■ **Problems to work on**:
1. Return everything in the article on being fit and fat from "I’ve always stood" down to "agrees with me.", copied word for word.
2. Answer these questions from the article on being fit and fat:
(a) How much does the friend's husband weigh?
(b) How long does he exercise each day?
(c) Where does Dr Claudia Lee work as a GP?
3. Write what comes next in the article on being fit and fat, picking up after its final sentence.

■ **Quoted passage**:
“Can you be fit and fat?”
I’m having a coffee with a friend, and she’s worried about her husband.
Her husband is a big guy. 120kg, to be exact. But she’s never been worried about his weight. He doesn’t really have any health issues, and she rather likes the fact that he’s a big guy.
Recently, people have started commenting on his weight. Friends and family have been pulling her aside, encouraging her to start monitoring his weight. They say that he’s going to start suffering from health problems. That he can’t be as fit as he claims to be.
“But he is fit,” my friend tells me. “He exercises for an hour per day. He does ten sets of 60 push-ups, every single day. He really loves his food, but he still works out. He’s fit but fat. Is that possible?”
I’ve always stood by the idea that you can’t judge a person’s fitness levels on their appearance. And Dr Claudia Lee, a GP from Sydney Integrative Medicine, agrees with me.

■ **Exercise data**:
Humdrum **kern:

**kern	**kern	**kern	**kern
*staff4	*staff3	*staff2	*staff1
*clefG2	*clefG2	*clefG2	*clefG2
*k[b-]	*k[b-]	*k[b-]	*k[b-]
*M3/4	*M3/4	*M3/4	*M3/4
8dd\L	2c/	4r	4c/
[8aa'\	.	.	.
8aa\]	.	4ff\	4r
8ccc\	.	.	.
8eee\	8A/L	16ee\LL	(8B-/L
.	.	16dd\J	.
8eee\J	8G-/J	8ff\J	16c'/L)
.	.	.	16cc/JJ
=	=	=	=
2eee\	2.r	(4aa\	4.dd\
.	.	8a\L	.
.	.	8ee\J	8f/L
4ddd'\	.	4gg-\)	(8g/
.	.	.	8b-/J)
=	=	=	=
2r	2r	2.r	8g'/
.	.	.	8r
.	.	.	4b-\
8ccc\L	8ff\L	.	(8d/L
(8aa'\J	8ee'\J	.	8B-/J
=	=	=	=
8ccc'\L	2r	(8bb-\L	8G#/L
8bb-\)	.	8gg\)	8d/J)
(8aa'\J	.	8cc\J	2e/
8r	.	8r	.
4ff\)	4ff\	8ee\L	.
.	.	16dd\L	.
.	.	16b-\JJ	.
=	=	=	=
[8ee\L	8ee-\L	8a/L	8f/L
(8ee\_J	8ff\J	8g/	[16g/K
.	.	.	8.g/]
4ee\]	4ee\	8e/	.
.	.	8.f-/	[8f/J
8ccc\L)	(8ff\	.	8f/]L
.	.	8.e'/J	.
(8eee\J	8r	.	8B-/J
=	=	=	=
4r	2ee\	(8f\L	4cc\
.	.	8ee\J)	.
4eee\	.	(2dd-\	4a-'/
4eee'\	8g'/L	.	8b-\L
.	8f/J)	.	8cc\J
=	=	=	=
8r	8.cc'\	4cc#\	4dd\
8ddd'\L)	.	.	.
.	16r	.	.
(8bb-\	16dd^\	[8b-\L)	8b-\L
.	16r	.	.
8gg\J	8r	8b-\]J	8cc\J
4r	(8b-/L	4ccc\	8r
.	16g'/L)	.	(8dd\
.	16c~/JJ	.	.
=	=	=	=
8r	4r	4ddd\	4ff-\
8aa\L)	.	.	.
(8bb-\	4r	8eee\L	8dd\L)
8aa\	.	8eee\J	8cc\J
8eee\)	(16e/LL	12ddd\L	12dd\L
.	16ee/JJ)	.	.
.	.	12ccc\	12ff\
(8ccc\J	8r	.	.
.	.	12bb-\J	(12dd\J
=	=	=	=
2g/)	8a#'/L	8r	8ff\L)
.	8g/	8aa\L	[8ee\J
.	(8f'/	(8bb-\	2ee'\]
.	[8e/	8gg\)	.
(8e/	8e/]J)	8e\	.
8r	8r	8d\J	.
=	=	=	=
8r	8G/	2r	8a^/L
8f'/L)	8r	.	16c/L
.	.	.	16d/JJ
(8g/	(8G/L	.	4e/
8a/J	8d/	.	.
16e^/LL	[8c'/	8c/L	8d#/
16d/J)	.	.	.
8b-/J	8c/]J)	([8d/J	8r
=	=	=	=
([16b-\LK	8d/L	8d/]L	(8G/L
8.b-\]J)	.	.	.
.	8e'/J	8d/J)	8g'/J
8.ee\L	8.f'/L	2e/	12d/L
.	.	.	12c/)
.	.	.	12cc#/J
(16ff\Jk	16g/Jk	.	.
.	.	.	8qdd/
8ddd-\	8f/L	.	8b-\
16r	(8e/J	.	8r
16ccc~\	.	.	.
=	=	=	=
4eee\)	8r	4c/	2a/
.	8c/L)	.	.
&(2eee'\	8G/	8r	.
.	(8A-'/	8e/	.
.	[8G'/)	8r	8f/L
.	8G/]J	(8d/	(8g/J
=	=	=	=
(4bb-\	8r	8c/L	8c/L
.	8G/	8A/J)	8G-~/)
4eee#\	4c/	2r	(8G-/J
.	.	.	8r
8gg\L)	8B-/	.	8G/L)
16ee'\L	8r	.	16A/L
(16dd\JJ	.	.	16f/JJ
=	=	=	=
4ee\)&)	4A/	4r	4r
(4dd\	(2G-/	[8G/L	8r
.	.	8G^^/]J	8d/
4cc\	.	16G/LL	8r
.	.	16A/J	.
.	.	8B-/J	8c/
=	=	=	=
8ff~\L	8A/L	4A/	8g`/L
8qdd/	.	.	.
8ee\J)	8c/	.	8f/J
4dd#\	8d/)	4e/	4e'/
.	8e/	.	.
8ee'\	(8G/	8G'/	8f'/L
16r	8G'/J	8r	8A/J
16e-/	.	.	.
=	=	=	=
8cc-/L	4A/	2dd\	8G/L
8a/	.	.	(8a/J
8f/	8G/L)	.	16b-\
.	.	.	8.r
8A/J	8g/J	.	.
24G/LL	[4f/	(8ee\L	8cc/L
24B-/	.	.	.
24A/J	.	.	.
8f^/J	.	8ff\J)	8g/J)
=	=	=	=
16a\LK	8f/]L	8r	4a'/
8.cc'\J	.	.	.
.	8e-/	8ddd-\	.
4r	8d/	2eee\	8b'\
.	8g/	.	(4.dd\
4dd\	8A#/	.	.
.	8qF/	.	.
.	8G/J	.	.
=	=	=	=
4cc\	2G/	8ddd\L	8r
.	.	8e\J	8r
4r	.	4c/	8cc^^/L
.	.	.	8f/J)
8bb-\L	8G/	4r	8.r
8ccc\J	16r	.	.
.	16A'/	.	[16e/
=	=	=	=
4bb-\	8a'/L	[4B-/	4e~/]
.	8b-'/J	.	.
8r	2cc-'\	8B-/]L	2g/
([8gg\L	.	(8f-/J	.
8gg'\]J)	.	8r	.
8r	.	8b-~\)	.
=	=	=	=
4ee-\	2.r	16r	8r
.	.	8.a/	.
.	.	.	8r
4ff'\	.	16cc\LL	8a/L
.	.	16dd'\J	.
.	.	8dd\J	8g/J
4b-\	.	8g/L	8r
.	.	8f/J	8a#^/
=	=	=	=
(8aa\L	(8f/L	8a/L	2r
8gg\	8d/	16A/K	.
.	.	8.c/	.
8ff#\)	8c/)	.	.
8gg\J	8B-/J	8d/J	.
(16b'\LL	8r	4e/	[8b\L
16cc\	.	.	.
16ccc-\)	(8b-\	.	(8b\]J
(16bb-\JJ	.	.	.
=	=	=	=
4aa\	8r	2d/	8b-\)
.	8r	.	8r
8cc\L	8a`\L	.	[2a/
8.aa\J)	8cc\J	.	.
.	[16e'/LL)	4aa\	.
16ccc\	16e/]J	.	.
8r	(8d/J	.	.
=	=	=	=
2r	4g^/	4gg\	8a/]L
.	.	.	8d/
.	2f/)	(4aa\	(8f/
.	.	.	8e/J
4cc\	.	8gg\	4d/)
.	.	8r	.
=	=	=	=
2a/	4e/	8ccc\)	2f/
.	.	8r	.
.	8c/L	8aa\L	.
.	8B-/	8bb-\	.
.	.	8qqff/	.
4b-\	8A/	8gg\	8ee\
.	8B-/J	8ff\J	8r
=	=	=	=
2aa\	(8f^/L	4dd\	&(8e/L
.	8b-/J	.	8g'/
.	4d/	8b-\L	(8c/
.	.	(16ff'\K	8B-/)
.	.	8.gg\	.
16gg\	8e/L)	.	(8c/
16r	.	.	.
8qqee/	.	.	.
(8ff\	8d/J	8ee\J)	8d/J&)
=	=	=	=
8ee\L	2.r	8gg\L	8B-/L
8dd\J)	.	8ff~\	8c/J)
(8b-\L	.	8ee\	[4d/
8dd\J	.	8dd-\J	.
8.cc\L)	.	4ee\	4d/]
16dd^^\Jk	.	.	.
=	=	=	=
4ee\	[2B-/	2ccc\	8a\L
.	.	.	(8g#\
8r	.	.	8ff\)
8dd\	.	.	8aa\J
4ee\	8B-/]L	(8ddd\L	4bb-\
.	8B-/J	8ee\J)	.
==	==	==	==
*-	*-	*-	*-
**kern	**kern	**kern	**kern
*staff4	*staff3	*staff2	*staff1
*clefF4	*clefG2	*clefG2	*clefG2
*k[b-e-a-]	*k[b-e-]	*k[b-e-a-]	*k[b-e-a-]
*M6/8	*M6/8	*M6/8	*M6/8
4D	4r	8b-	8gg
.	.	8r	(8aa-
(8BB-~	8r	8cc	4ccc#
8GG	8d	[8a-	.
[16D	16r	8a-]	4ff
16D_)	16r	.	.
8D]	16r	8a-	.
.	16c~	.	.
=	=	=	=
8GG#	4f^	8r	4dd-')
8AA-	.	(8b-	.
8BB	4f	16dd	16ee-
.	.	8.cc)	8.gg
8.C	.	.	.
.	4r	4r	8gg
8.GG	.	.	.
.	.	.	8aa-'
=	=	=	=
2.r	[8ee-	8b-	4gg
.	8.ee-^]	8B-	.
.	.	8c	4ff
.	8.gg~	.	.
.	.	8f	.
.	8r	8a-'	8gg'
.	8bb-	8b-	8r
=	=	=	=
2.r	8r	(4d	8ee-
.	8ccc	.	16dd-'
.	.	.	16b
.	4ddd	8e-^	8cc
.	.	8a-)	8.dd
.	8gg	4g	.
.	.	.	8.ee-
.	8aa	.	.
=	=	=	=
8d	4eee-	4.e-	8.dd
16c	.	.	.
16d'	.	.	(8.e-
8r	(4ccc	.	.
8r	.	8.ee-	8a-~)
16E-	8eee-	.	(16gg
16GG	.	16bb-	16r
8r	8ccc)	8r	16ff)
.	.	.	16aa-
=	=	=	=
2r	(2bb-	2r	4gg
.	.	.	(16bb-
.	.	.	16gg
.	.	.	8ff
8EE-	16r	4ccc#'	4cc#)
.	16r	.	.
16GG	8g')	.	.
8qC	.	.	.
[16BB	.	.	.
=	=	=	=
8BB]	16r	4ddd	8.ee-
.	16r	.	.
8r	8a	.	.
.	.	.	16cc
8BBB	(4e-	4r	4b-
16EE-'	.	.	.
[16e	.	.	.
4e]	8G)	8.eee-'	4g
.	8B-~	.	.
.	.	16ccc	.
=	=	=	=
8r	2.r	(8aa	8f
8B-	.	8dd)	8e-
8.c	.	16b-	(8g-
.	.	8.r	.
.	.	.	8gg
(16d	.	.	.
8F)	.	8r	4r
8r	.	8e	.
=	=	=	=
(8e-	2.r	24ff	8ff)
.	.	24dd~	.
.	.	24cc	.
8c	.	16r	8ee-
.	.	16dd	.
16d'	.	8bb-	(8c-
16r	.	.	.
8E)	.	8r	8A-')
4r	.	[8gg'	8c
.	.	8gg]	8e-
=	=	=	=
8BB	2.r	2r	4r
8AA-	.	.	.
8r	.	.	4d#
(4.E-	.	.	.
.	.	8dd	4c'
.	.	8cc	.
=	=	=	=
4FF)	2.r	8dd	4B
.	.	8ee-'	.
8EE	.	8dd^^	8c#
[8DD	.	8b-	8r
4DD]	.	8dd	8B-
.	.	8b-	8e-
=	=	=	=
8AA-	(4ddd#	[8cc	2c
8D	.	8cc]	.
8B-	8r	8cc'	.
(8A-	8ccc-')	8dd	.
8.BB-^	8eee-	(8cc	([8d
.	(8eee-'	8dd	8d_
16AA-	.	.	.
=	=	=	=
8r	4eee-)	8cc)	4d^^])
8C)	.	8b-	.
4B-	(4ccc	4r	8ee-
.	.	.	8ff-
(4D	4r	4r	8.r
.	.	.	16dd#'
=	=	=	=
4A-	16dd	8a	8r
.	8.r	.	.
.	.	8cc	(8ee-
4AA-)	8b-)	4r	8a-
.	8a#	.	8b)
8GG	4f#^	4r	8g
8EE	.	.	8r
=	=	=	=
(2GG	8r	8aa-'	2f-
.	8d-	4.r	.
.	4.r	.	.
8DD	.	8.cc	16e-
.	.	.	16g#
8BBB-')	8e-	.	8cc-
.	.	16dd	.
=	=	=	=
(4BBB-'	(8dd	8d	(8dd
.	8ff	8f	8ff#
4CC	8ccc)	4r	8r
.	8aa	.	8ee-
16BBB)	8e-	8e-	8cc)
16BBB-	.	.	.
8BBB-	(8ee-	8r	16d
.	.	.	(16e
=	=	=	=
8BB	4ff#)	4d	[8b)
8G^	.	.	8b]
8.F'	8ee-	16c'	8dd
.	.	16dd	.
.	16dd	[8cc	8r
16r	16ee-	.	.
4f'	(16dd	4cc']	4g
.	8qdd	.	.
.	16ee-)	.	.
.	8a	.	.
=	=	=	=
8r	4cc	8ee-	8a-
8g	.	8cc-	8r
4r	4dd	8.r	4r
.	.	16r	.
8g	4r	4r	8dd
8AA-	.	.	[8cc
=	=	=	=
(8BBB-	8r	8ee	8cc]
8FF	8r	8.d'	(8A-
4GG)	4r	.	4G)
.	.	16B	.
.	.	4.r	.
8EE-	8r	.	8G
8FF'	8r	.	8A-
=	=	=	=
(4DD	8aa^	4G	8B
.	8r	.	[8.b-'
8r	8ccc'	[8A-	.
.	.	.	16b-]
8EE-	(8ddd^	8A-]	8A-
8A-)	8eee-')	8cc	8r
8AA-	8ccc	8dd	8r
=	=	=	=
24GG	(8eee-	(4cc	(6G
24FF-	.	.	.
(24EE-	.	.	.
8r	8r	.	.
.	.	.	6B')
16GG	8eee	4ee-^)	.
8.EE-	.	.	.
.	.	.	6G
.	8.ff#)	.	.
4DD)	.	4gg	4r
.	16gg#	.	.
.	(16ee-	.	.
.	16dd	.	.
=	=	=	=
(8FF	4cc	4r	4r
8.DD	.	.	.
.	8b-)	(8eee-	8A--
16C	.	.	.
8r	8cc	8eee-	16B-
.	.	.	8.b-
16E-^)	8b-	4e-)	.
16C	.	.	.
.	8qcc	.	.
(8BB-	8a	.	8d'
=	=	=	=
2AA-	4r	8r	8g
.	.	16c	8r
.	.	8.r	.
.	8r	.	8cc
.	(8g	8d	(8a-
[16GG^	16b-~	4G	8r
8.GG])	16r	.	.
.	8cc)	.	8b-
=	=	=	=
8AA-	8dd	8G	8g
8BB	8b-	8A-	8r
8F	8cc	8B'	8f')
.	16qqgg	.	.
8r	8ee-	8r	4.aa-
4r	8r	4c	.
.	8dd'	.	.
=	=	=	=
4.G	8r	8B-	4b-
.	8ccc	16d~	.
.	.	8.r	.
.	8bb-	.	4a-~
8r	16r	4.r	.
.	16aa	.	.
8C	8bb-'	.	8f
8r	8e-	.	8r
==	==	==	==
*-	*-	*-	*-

■ **Responses to the exercise**:
1.
I’ve always stood by the idea that you can’t judge a person’s fitness levels on their appearance. And Dr Claudia Lee, a GP from Sydney Integrative Medicine, agrees with me.

2.
(a) 120kg.
(b) An hour per day.
(c) Sydney Integrative Medicine.

3.
She points out that BMI – the body mass index formula, a classic way of measuring whether someone is overweight or obese – generally doesn’t account for the fact that someone may carry a lot of muscle. In this way, someone might be considered to fall into an overweight BMI category, even though they have far more muscle than fat.
“Neither appearances nor BMI always correlate with degree of fitness,” she told me. “Most of us can attest to this with our friends and colleagues. Someone may be thin yet quite sedentary with minimal fitness, compared with another who is thickly set, yet who are incredibly, fit, fast strong and quite invincible.”